Alcudia signifies in Arabic, the mount. The fact is that, really, the town is on an elevation of 1.003 meters of altitude, dominating the valley of Tahal. On the highest point of Alcudia, you will find one of the greatest paved eras in the province of Almeria which has an impressive view of the valley of Tahal.
To the East and West of the town are the two great mountains of the Filabres mountain range. The one known in the middle ages as Montahur (now known as Monteagud, a name of latin american origin with which the town expanded its name to be distinguished from the other Alcudias that can be found in Spain) and the mount Nimar, always covered with snow in winter. These names have remained with the mountains for thousands of years and are the only witnesses of old vanished languages.
Very near Alcudia, barely buried are the remains of settlements and their peoples that were here up to the 16th Century. The medieval history of the zone is quite atypical. It was populated by tribal groups, that seem to be of Berber origin who created all the settlements that still exist and the ones that suddenly were abandoned forever in 1570. These family settlements used their own family name to appoint the names of the villages which were built and raised next to small fortifications, generally towers that defended the territory of the clan. The biggest of these towers is that of Alhabia.
Those villagers that continued being Moslems in secret, in spite of having been forced to be baptised after the conquest of the kingdom of Granada by the Catholic Kings were swept out of the Sierra in 1570, in a huge ethnic mopping-up operation. Up until that moment the Spanish Inquisition pursued and condemned them for religious crimes that were not true.
It was then, to replace the Moors expelled, that the last invaders of the Sierra Filabres arrived, the ancestors of the present locals. To Alcudia cattle raisers from the mountain range of Segura (Jaen), peasants from Castille and a strange group of shepherds from the Basque-French lands of the north. They had such difficult names to pronounce that they ended up substituting their complicated surnames for others more acceptable to the majority of their Spanish-speaking neighbours.

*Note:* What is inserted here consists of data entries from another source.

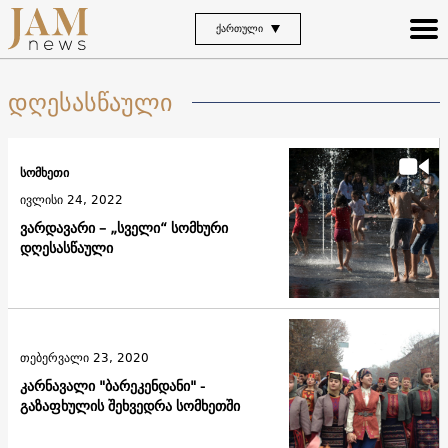
ᲥᲐᲠᲗᲣᲚᲘ
დღესასწაული
სომხეთი
ივლისი 24, 2022
ვარდავარი – „სველი“ სომხური
დღესასწაული
თებერვალი 23, 2020
კარნავალი "ბარეკენდანი" -
გაზაფხულის შეხვედრა სომხეთში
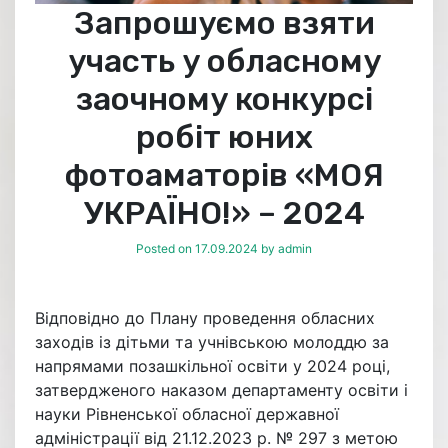
Запрошуємо взяти
участь у обласному
заочному конкурсі
робіт юних
фотоаматорів «МОЯ
УКРАЇНО!» – 2024
Posted on
17.09.2024
by
admin
Відповідно до Плану проведення обласних
заходів із дітьми та учнівською молоддю за
напрямами позашкільної освіти у 2024 році,
затвердженого наказом департаменту освіти і
науки Рівненської обласної державної
адміністрації від 21.12.2023 р. № 297 з метою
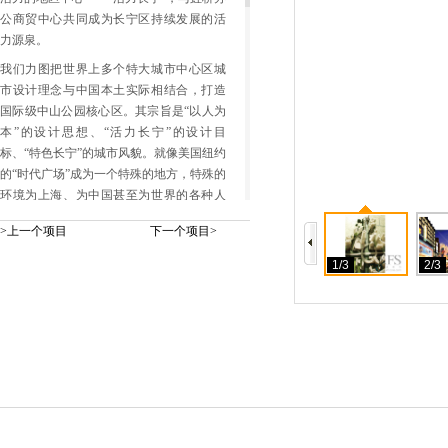
公商贸中心共同成为长宁区持续发展的活
力源泉。
我们力图把世界上多个特大城市中心区城
市设计理念与中国本土实际相结合，打造
国际级中山公园核心区。其宗旨是“以人为
本”的设计思想、“活力长宁”的设计目
标、“特色长宁”的城市风貌。就像美国纽约
的“时代广场”成为一个特殊的地方，特殊的
环境为上海、为中国甚至为世界的各种人
士所向往、所了解。
>上一个项目
下一个项目>
“活力长宁”之一——交通枢纽集散中心。活
1/3
2/3
力之源即大量的人流，是中山公园中心区
的最大优势所在。通过立体交叉的组织方
式，和位于西端的环行商业步行系统，有
效疏散了来自轻轨、地铁的大量瞬时人
流，并使人流有了可以徜徉的悠长空间。
“活力长宁”之二——商业购物中心。以环行
广场商业形成区域商业中心，突破传统规
划对建筑用地界限的限制，空间自由度得
到释放，商业活动潜能得到极致挖掘。同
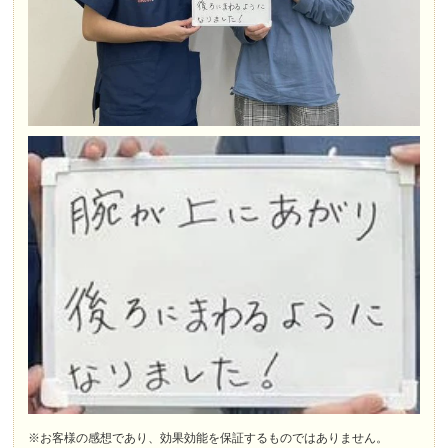
※お客様の感想であり、効果効能を保証するものではありません。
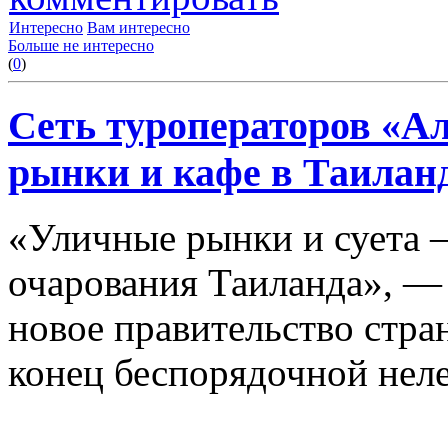
Интересно
Вам интересно
Больше не интересно
(
0
)
Сеть туроператоров «А
рынки и кафе в Таилан
«Уличные рынки и суета —
очарования Таиланда», —
новое правительство стра
конец беспорядочной неле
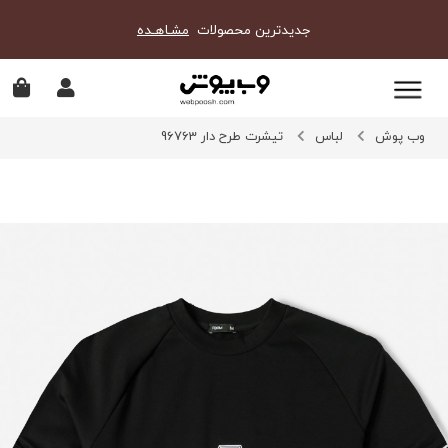
جدیدترین محصولات
مشـاهـده
وب پوش
لباس
تیشرت طرح دار 96763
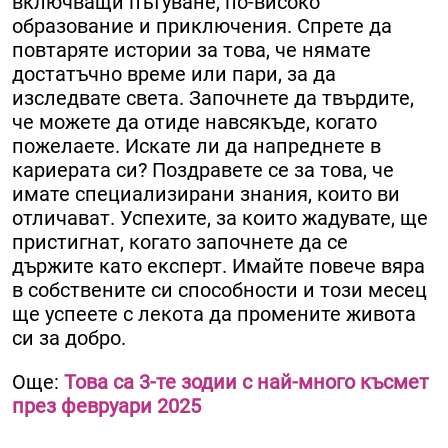
включващи пътуване, по-високо
образование и приключения. Спрете да
повтаряте истории за това, че нямате
достатъчно време или пари, за да
изследвате света. Започнете да твърдите,
че можете да отиде навсякъде, когато
пожелаете. Искате ли да напреднете в
кариерата си? Поздравете се за това, че
имате специализирани знания, които ви
отличават. Успехите, за които жадувате, ще
пристигнат, когато започнете да се
държите като експерт. Имайте повече вяра
в собствените си способности и този месец
ще успеете с лекота да промените живота
си за добро.
Още:
Това са 3-те зодии с най-много късмет
през февруари 2025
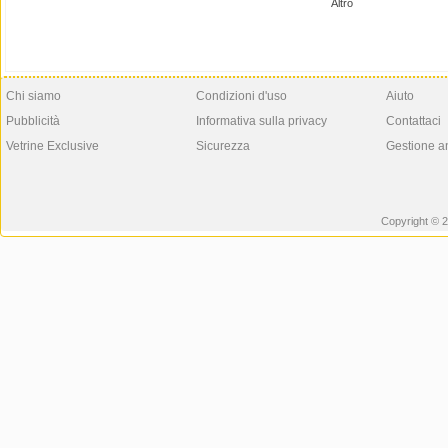
Altro
Chi siamo
Condizioni d'uso
Aiuto
Pubblicità
Informativa sulla privacy
Contattaci
Vetrine Exclusive
Sicurezza
Gestione a
Copyright © 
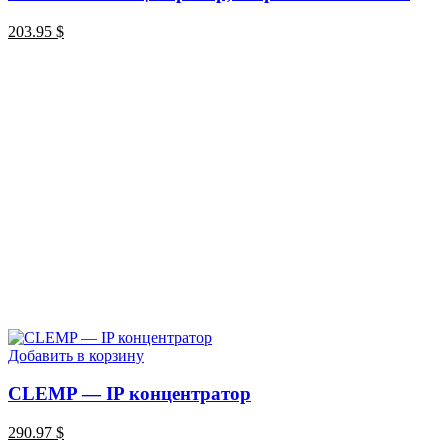
203.95
$
Добавить в корзину
СLEMP — IP концентратор
290.97
$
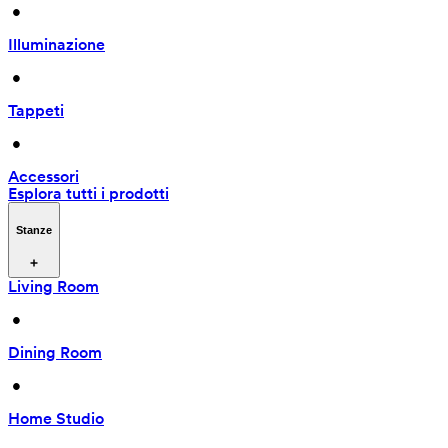
 • 
Illuminazione
 • 
Tappeti
 • 
Accessori
Esplora tutti i prodotti
Stanze
Living Room
 • 
Dining Room
 • 
Home Studio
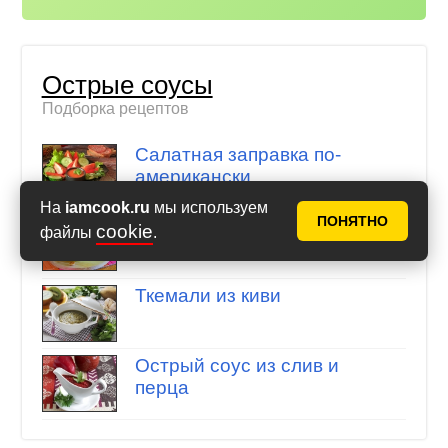
Острые соусы
Подборка рецептов
Салатная заправка по-
американски
На
iamcook.ru
мы используем
ПОНЯТНО
Арахисовый соус к мясу
cookie
файлы
.
Ткемали из киви
Острый соус из слив и
перца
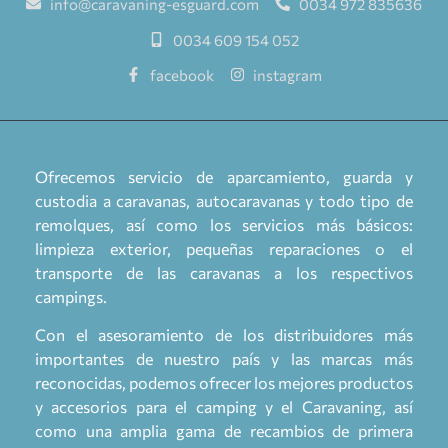
info@caravaning-esguard.com
0034 972 835636
0034 609 154 052
facebook
instagram
Ofrecemos servicio de aparcamiento, guarda y
custodia a caravanas, autocaravanas y todo tipo de
remolques, así como los servicios más básicos:
limpieza exterior, pequeñas reparaciones o el
transporte de las caravanas a los respectivos
campings.
Con el asesoramiento de los distribuidores más
importantes de nuestro país y las marcas más
reconocidas, podemos ofrecer los mejores productos
y accesorios para el camping y el Caravaning, así
como una amplia gama de recambios de primera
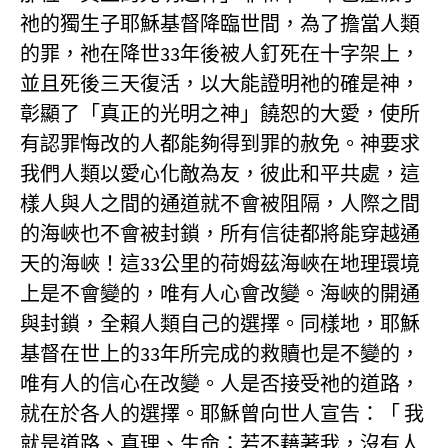
祂的獨生子耶穌基督降臨世間，為了擔當人類
的罪，祂在降世33年後被人釘死在十字架上，
並且死後三天復活，以大能證明祂的確是神，
彰顯了「真正的光明之神」饒恕的大愛，使所
有認罪悔改的人都能夠得到罪的赦免。神要求
我們人類以愛心化敵為友，彼此和平共處，這
樣人與人之間的通道就不會被阻隔，人際之間
的海峽也不會被封鎖，所有信徒都將能穿越通
天的海峽！這33公里的荷姆茲海峽在地理環境
上是不會變的，唯有人心會改變。海峽的開通
與封鎖，全賴人類自己的選擇。同樣地，耶穌
基督在世上的33年所完成的救贖也是不變的，
唯有人的信心在改變。人是否接受祂的道路，
就在於各人的選擇。耶穌曾向世人宣告：「 我
就是道路、真理、生命；若不藉著我，沒有人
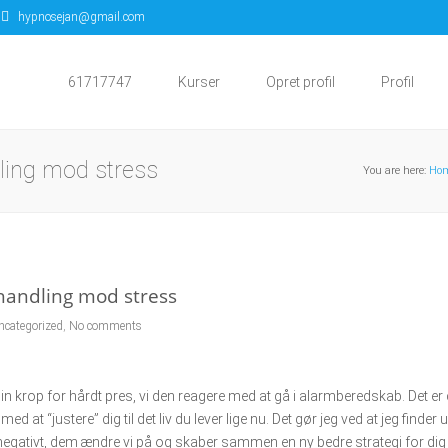
hypnosejan@gmail.com
61717747
Kurser
Opret profil
Profil
ling mod stress
You are here:
Ho
handling mod stress
ncategorized
,
No comments
n krop for hårdt pres, vi den reagere med at gå i alarmberedskab. Det er d
d at “justere” dig til det liv du lever lige nu. Det gør jeg ved at jeg finder 
g negativt, dem ændre vi på og skaber sammen en ny bedre strategi for dig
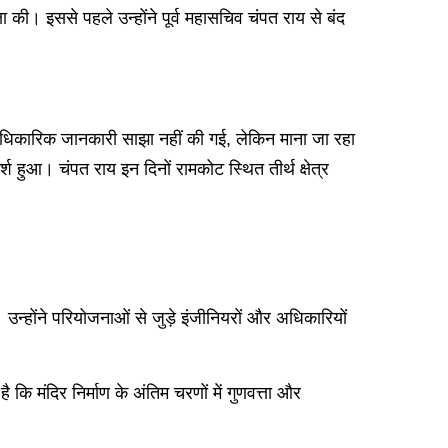
क्षा की। इससे पहले उन्होंने पूर्व महासचिव चंपत राय से बंद
 आधिकारिक जानकारी साझा नहीं की गई, लेकिन माना जा रहा
्श हुआ। चंपत राय इन दिनों रामकोट स्थित तीर्थ क्षेत्र
 उन्होंने परियोजनाओं से जुड़े इंजीनियरों और अधिकारियों
 कि मंदिर निर्माण के अंतिम चरणों में गुणवत्ता और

In Alcudia we can observe a phenomenon that is not exclusive of the Filabres, but that has here one of its most spectacular demonstrations: the existence of a landscape built, from top to bottom, by human beings. An endless succession of walls of stone cover the mountains from the base to the highest summits and scattered along kilometers and kilometers. There are thousands of hectares that were terraced with a huge amount of effort and an unimaginable amount of work.